South Carolina State University May Run Out Of Money As Soon As Next Month


South Carolina State University is running out of money and is hoping state lawmakers will save the school from "financial disaster," The Times and Democrat reported.

Katon Dawson, who heads the budget panel for the board of trustees, told trustees Thursday, according to The Times and Democrat the institution will have a $ million shortfall next month and will lack the funds needed to meet the $2.26 million payroll for its 1,045 employees.

"I cannot tell you where the revenue stream is coming from," Dawson said. "[Next month, the money will] disappear very quickly. I don't see any hidden money."

He added that the school was nearly unable to make payroll this month, but was saved by a $1.3 million commission check written by Sodexo, the dining services contractor. 

Initially, the food services and facilities management corporation said it would not pay the commission because the university owes Sodexo $2.3 million.

Dawson said the school could completely run out of money next month and go under unless the General Assembly provides the institution $13.6 million for current bills and its needs.

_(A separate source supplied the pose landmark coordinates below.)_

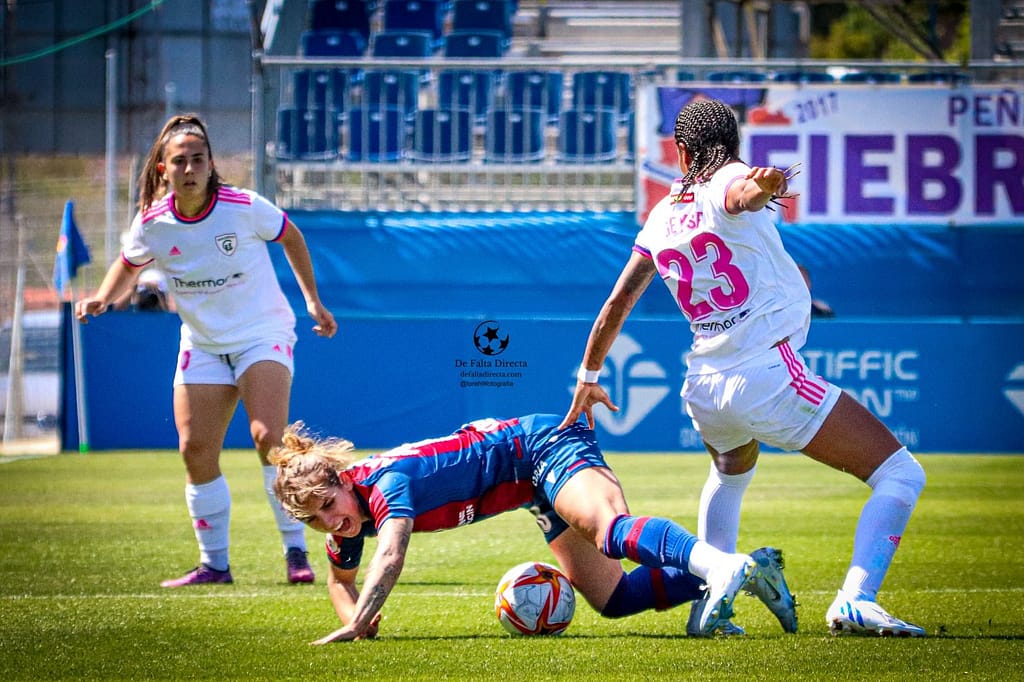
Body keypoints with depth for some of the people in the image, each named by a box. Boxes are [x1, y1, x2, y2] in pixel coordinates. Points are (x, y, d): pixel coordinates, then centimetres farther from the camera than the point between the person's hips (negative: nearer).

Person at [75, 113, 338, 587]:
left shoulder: (245, 207, -18)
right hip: (202, 345, 4)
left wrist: (313, 301, 7)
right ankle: (213, 564, 10)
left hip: (263, 335, -4)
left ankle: (296, 552, -12)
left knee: (269, 437, -21)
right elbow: (129, 265, 13)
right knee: (196, 451, -3)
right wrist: (103, 297, -7)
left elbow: (290, 237, 3)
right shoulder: (152, 223, -10)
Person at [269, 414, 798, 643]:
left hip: (544, 444, -9)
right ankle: (748, 574, 3)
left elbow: (390, 558, -44)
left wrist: (356, 625, -47)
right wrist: (352, 614, -2)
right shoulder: (349, 517, 0)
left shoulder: (386, 482, -27)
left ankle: (723, 565, -57)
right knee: (611, 599, 5)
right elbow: (341, 579, 18)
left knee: (611, 533, -38)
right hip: (538, 489, 9)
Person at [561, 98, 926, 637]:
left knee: (730, 474, 40)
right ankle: (856, 600, -25)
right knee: (902, 475, -7)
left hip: (705, 388, 7)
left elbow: (615, 305, 22)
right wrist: (761, 188, -43)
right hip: (768, 377, -7)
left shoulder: (660, 217, 14)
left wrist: (589, 377, 32)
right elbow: (740, 195, -27)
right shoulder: (729, 181, -1)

"When we need $13.6 million, it is not just the bills that have accumulated, but the bills that will accumulate for these months going forward to the end of the fiscal year," Thomas Elzey, president of South Carolina State University, told The Times and Democrat.

He added that it is becoming more and more difficult to pay vendors.

South Carolina State University has nearly $6.1 million in outstanding bills since August 2013, The Times and Democrat reported.

"They (vendors) have worked with us and so far they have," Elzey said. "We have damaged our relationships because when you have a relationship with vendors where you are not paying them on time, there is an issue. Sometimes the responsiveness is not there."

A driving force behind the $13.6 million deficit was a $6.67 million shortfall in last year's athletic program.

Elzey said the school is considering eliminating its women's golf program as well as assistant athletic coaches.